Part (a): Calculate the power used when the globes are connected in parallel.

First, draw a circuit diagram and calculate the equivalent resistance:

For resistors in parallel:

$\frac{1}{R_{\text{equivalent}}} = \frac{1}{R_1} + \frac{1}{R_2}$

$\frac{1}{R_{\text{equivalent}}} = \frac{1}{1000} + \frac{1}{3000}$

$\frac{1}{R_{\text{equivalent}}} = \frac{1}{750}$

$R_{\text{equivalent}} = 750 \text{ Ω}$

The potential difference across the parallel combination is 24 V. Using $P = \frac{V^2}{R}$:

$P = \frac{V^2}{R}$

$P = \frac{24^2}{750}$

$P = 0.768 \text{ W} \approx 0.77 \text{ W}$

The parallel circuit uses 0.77 W of power.

Part (b): Calculate the power used if the same globes are connected in series.

For resistors in series:

$R_{\text{equivalent}} = R_1 + R_2$

$R_{\text{equivalent}} = 1000 + 3000 = 4000 \text{ Ω}$

The potential difference across the series combination is still 24 V. Using the same power formula:

$P = \frac{V^2}{R}$

$P = \frac{24^2}{4000}$

$P = 0.144 \text{ W}$

The series circuit uses only 0.144 W of power.

Comparison: The parallel circuit uses significantly more power (0.77 W) than the series circuit (0.144 W).
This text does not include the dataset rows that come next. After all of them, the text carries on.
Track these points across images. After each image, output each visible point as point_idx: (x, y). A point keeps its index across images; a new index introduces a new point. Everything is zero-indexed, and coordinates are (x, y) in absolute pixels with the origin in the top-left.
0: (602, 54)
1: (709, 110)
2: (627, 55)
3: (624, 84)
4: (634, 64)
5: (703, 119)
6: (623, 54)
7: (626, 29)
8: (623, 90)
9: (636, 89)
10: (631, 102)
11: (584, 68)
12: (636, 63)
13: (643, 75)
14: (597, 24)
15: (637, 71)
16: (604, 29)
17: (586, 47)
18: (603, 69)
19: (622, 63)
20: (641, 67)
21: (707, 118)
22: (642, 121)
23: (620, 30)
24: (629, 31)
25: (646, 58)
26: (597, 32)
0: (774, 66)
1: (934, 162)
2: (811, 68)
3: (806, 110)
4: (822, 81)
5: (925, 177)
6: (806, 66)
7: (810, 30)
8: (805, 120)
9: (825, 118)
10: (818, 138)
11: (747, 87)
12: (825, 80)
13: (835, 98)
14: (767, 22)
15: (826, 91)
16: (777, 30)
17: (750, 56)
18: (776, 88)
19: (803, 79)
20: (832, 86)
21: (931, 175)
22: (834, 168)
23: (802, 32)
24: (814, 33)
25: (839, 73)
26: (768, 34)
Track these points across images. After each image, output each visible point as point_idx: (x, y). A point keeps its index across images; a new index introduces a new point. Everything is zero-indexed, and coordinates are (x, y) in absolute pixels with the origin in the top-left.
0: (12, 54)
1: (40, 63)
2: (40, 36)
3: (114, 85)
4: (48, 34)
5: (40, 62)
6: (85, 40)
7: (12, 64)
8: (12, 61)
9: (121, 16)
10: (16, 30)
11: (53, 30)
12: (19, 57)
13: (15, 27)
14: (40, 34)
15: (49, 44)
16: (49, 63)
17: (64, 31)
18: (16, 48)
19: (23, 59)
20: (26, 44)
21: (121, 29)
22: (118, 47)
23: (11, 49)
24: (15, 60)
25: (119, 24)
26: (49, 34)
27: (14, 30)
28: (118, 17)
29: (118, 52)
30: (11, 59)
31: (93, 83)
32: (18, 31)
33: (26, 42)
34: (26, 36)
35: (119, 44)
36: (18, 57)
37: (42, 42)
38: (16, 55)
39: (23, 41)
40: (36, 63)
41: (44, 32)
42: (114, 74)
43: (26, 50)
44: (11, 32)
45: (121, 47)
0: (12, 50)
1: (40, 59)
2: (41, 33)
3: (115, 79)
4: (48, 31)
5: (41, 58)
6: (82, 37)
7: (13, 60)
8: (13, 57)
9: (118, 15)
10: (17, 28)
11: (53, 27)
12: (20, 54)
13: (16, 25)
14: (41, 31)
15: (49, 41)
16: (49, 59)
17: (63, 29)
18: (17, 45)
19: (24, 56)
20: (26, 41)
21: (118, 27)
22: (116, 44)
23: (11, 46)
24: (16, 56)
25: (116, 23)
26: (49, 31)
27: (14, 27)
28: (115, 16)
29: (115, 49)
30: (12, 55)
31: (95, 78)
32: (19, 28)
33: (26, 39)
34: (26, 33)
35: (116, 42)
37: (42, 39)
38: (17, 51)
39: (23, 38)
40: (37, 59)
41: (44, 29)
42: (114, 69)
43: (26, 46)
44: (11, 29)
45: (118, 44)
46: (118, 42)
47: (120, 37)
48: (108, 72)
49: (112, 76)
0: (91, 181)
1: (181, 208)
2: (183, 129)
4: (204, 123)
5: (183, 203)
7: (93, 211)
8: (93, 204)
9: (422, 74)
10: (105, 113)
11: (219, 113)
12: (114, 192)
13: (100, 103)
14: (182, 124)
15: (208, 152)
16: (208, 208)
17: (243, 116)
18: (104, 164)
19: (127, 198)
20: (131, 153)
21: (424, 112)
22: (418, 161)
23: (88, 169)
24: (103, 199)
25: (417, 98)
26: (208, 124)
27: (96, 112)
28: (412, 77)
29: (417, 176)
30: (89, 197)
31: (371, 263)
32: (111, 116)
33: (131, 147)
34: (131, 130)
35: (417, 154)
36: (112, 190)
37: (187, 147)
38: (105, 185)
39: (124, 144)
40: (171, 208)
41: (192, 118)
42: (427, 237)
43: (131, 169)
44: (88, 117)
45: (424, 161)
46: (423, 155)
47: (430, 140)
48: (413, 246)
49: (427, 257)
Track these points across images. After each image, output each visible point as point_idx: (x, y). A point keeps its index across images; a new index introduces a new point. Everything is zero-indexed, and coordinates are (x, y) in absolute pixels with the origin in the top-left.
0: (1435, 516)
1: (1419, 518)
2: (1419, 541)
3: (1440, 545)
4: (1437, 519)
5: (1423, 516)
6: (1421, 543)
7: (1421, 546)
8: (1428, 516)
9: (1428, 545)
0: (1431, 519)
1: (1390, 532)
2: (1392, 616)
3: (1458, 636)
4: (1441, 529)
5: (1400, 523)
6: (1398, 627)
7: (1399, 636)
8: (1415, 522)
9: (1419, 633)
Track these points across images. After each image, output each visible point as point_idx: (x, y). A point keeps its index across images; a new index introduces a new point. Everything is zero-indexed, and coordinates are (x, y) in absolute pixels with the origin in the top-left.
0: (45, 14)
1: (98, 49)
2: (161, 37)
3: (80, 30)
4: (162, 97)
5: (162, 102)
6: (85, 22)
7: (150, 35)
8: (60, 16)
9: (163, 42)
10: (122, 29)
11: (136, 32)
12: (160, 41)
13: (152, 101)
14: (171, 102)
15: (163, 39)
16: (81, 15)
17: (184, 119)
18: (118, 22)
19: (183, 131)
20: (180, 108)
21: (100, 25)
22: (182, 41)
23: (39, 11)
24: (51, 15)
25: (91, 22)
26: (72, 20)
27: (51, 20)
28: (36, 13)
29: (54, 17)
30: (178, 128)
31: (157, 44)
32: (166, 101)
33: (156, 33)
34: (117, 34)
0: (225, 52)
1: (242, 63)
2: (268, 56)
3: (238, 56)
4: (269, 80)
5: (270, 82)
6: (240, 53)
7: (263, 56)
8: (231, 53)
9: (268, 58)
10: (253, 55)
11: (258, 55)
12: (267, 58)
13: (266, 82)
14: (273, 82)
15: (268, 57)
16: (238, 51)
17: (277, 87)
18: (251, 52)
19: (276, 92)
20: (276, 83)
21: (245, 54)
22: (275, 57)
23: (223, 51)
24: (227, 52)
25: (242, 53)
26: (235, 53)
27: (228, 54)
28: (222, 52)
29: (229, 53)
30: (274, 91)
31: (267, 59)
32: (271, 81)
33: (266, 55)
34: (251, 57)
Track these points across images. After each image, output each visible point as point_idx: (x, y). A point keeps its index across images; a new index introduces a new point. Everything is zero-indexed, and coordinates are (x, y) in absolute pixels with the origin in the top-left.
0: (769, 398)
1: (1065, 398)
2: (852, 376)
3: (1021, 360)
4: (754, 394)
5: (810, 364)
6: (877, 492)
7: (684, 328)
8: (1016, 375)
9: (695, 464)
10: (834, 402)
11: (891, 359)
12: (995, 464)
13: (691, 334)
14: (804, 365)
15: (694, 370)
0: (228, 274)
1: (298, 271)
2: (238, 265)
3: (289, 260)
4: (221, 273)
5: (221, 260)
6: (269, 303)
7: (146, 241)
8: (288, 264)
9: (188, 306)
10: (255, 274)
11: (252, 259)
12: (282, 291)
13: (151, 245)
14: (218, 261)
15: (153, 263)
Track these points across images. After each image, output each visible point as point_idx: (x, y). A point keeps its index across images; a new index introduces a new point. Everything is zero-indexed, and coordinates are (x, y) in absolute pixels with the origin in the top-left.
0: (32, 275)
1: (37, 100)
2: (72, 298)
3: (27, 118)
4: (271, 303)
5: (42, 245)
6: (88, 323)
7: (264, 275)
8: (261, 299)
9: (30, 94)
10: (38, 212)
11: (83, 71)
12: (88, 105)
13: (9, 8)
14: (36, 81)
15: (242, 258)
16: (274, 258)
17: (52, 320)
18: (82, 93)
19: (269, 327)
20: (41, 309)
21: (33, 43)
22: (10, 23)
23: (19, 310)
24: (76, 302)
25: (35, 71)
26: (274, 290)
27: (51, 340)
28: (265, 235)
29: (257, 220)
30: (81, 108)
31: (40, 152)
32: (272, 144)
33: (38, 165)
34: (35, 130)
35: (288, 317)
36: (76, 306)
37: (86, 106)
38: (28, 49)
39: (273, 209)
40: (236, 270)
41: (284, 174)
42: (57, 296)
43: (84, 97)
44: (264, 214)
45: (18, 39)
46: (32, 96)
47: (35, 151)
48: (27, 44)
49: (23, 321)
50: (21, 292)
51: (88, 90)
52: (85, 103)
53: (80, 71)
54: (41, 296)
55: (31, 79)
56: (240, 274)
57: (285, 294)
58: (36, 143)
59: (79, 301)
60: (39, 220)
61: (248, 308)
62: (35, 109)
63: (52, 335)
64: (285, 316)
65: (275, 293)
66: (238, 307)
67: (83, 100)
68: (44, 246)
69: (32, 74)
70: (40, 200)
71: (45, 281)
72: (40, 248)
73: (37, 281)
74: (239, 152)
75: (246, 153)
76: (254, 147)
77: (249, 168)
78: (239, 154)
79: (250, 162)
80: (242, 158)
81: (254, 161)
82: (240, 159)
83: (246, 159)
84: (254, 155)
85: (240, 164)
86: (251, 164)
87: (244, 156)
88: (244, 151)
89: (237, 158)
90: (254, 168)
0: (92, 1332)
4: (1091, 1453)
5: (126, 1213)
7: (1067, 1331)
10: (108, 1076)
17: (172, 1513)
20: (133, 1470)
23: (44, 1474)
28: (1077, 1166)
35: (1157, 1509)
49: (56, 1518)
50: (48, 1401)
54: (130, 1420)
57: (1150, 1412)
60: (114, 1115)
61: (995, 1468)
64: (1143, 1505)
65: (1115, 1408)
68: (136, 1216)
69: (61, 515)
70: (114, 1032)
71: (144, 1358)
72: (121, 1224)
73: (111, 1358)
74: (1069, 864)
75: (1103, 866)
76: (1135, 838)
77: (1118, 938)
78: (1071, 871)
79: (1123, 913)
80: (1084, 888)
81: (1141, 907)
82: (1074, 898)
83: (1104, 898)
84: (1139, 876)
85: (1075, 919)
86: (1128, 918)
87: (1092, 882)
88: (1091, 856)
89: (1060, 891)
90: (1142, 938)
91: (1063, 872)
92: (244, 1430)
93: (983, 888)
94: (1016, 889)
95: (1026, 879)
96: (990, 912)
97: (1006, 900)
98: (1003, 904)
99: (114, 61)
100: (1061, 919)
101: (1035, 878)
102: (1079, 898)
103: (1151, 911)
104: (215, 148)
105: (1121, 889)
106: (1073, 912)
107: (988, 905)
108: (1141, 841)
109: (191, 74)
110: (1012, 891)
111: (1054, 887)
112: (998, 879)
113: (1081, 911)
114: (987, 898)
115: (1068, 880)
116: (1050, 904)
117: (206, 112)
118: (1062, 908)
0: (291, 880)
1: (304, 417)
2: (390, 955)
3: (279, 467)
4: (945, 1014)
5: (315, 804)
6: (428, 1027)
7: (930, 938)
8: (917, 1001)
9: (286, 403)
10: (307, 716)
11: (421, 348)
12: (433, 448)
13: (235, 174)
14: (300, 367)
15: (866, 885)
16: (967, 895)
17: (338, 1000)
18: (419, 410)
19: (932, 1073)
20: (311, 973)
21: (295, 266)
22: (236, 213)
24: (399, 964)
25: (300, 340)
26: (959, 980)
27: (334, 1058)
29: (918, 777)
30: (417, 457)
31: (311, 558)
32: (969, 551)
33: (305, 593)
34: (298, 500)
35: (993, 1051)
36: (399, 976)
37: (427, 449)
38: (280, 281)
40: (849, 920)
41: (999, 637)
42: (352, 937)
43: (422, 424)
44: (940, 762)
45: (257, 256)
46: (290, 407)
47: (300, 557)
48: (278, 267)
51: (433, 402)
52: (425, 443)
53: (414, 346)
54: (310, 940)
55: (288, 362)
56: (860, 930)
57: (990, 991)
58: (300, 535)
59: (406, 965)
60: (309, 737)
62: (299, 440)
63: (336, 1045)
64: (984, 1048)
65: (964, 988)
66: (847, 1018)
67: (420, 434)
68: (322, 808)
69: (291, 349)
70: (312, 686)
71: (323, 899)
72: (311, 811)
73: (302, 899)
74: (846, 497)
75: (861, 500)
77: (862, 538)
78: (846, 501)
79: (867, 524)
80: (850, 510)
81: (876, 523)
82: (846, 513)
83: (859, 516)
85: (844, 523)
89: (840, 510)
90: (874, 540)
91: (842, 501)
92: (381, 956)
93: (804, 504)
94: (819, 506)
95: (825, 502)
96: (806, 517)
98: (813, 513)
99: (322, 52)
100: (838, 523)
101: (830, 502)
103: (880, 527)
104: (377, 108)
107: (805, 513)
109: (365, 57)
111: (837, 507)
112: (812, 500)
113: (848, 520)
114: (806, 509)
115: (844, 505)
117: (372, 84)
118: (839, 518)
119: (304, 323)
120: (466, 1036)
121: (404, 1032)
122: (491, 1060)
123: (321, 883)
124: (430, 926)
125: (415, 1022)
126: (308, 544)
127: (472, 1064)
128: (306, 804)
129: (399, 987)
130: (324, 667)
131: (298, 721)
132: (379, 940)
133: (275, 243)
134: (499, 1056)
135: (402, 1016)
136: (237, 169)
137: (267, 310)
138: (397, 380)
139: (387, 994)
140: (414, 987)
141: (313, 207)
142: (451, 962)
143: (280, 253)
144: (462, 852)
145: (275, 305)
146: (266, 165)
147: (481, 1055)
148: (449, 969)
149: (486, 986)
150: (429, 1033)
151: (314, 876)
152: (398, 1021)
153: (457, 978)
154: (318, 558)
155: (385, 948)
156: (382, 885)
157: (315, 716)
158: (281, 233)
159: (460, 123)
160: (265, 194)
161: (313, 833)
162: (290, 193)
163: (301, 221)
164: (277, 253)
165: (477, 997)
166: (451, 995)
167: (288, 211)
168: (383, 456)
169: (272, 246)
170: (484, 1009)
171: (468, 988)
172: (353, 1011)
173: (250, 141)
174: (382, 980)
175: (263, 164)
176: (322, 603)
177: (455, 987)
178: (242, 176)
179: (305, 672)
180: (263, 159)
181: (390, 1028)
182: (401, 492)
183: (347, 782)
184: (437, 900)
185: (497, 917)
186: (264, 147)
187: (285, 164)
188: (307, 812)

This occurs because the parallel combination has lower equivalent resistance, allowing more current to flow and thus transforming energy at a faster rate. The parallel globes will be brighter (transforming more energy per second) but will drain the battery more quickly.

Worked Example: Step-by-step approach

Consider this example circuit:

Step 1: Simplify the circuit to find equivalent resistance

The circuit can be reduced through several stages:

• Combine series resistors: $R_{\text{series}} = R_1 + R_2$
• Combine identical parallel resistors: $R_{\text{parallel}} = \frac{R}{2}$ (for two identical resistors)
• Continue until you reach a single equivalent resistance

Following the diagram, the complex circuit with multiple 10 Ω, 16 Ω, and 8 Ω resistors simplifies to a single equivalent resistance of 10 Ω.

Step 2: Calculate total current

Using Ohm's law with the battery voltage (60 V) and equivalent resistance (10 Ω):

$I = \frac{V}{R_{\text{equivalent}}}$

$I = \frac{60}{10}$

$I = 6 \text{ A}$

Step 3: Calculate power supplied by the battery

Using $P = VI$:

$P = 60 \times 6$

$P = 360 \text{ W}$

This power (360 W) is dissipated among all the resistors in the circuit.